自分の子供だけでなく、信者の子供たちのことまで、まるで本当の子供のように慈しんでくれたお母様。

俺たちはまるで仔猫のように、その温もりに包まれて成長したのだ。

しかし、今は子供時代の思い出に浸っている場合ではない。



増「結局、チャマの家はどうなったの?」

升「…信者のなかで1人だけ、直井家を助けてもいいと言う人間がいたんだ」

増「えっ!?何それ、誰がそんな…!」

升「それが当時は一信者に過ぎなかった、望月だ」

増「望…月…」

升「彼は、教団の資産に手を出したりはしなかった。出せなかったのかもしれないけどな。彼個人から直井の両親に、個人的な融資をしたらしい。利息も催促もほぼなし。交換条件は、ただ1つ」

増「…あぁ…」



俺は頭を抱えた。

人身売買そのものと言ってもいいような条件。

それは、当時まだ9歳の息子を、望月の手元へ渡すことだった。



升「チャマは売られたんだ。
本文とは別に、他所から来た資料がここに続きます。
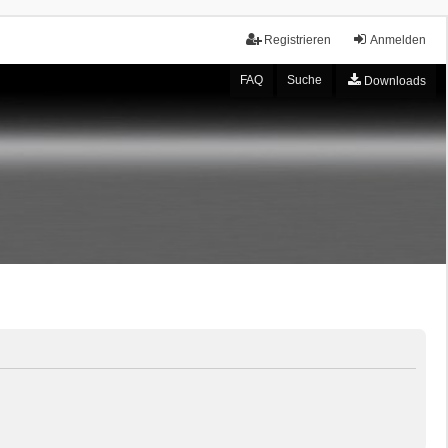
Registrieren
Anmelden
FAQ
Suche
Downloads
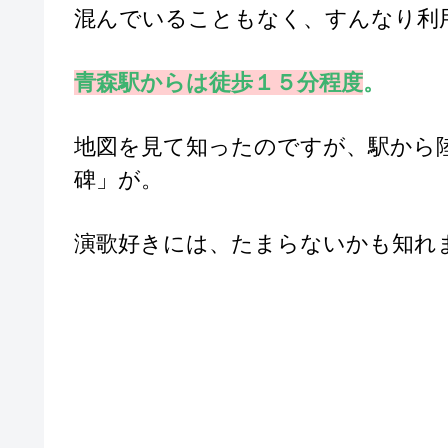
混んでいることもなく、すんなり利
青森駅からは徒歩１５分程度
。
地図を見て知ったのですが、駅から
碑」が。
演歌好きには、たまらないかも知れ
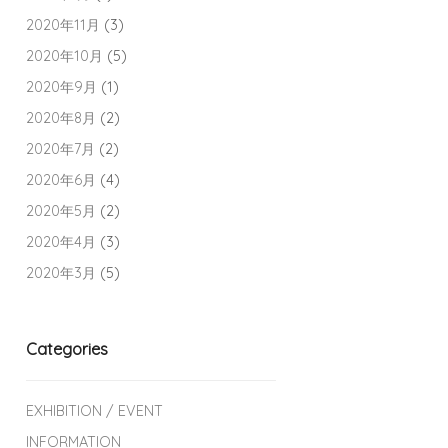
2020年11月
(3)
2020年10月
(5)
2020年9月
(1)
2020年8月
(2)
2020年7月
(2)
2020年6月
(4)
2020年5月
(2)
2020年4月
(3)
2020年3月
(5)
Categories
EXHIBITION / EVENT
INFORMATION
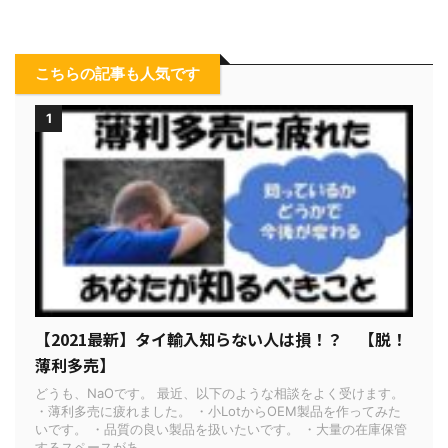
こちらの記事も人気です
1
【2021最新】タイ輸入知らない人は損！？ 【脱！
薄利多売】
どうも、NaOです。 最近、以下のような相談をよく受けます。
・薄利多売に疲れました。 ・小LotからOEM製品を作ってみた
いです。 ・品質の良い製品を扱いたいです。 ・大量の在庫保管
するスペースがあ ...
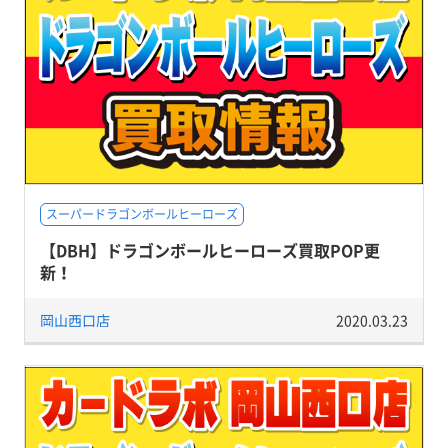
スーパードラゴンボールヒーローズ
【DBH】ドラゴンボールヒーローズ買取POP更
新！
岡山西口店
2020.03.23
引っ越しだの転校だの、そんなものは見せかけに過ぎない」

増「じゃ、今のチャマは?」

升「ほぼ間違いなく、望月と繋がってるな」

増「…お母様の死因については?」

升「警察にも行って調べ直したけど、少なくとも他殺という印象は受けなかった。おそらく本当に事故だったんだろう」





良かった。あぁ、それは本当に良かった。

それだけはイヤだったんだ。


俺のためじゃない。

さみしがりやで人見知りで、それを隠そうとクールに振る舞う…でも本当は人一倍傷つきやすい、うちのプリンスのために。